もう巨大なデータをgitignoreしなくていい! ~git-mediaの使い方~

はじめに

gitはコミットごとにレポジトリ内のファイル全てをスナップショットとして保存するというリッチな 設計になっている。
それがgitの便利さの所以なのだが画像データや音声データのようなバイナリデータを持とうとすると 少しの変更でもそのたびにコピーが生じてファイルサイズ分の容量が増えることになり、あっという間にレポジトリが 肥大化してしまう。
特に学習結果をファイルに保持してテスト等に使いまわすようなプログラムを管理しようとすると アルゴリズムのパラメータを少し変えるたびに100kB近い容量が増えていき、実にイケてない。

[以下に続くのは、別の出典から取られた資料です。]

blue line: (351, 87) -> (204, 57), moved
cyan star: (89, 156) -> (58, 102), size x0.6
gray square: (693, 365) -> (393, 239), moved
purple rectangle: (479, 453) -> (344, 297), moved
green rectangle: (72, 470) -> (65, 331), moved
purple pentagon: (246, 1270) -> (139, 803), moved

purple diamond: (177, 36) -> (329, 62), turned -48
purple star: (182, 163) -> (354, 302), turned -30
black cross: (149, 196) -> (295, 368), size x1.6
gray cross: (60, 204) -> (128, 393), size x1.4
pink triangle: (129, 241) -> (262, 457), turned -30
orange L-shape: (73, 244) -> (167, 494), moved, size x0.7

普通なら.gitignoreに*.xmlと書いてデータ自体は手動管理したり、シンボリックリンクにして別ディレクトリに置いてそれだけrsyncで同期するようにしたりするんだが 過去の実験時の状態に戻れなかったり、毎回rsyncするのは不便だった。 なんか無いかなーと思ってstack overflowを彷徨ってたらgit-mediaっていうのを見つけたので導入してみた。

このプラグインを使うとgitのコミット/チェックアウトの時にトリガ機能を使ってデータファイルを自動でハッシュに変換して 指定した場所に転送してくれる。
(注:ハッシュ=SHA1を用いて生成した、データに対して一意な40字の文字列)

ファイルのバージョン自体はハッシュで管理されるので昔のものをチェックアウトすれば自動的に古いデータに逆変換されるという仕様である。
便利そうに聞こえるがコマンドや構造の概念が少し複雑で、日本語の解説記事もなかったので入りづらかった。   コードを読んで理解してから使ってみたら実際にはほとんど裏の複雑さを意識する必要はなく、とても使い心地がよかったのでまとめておく。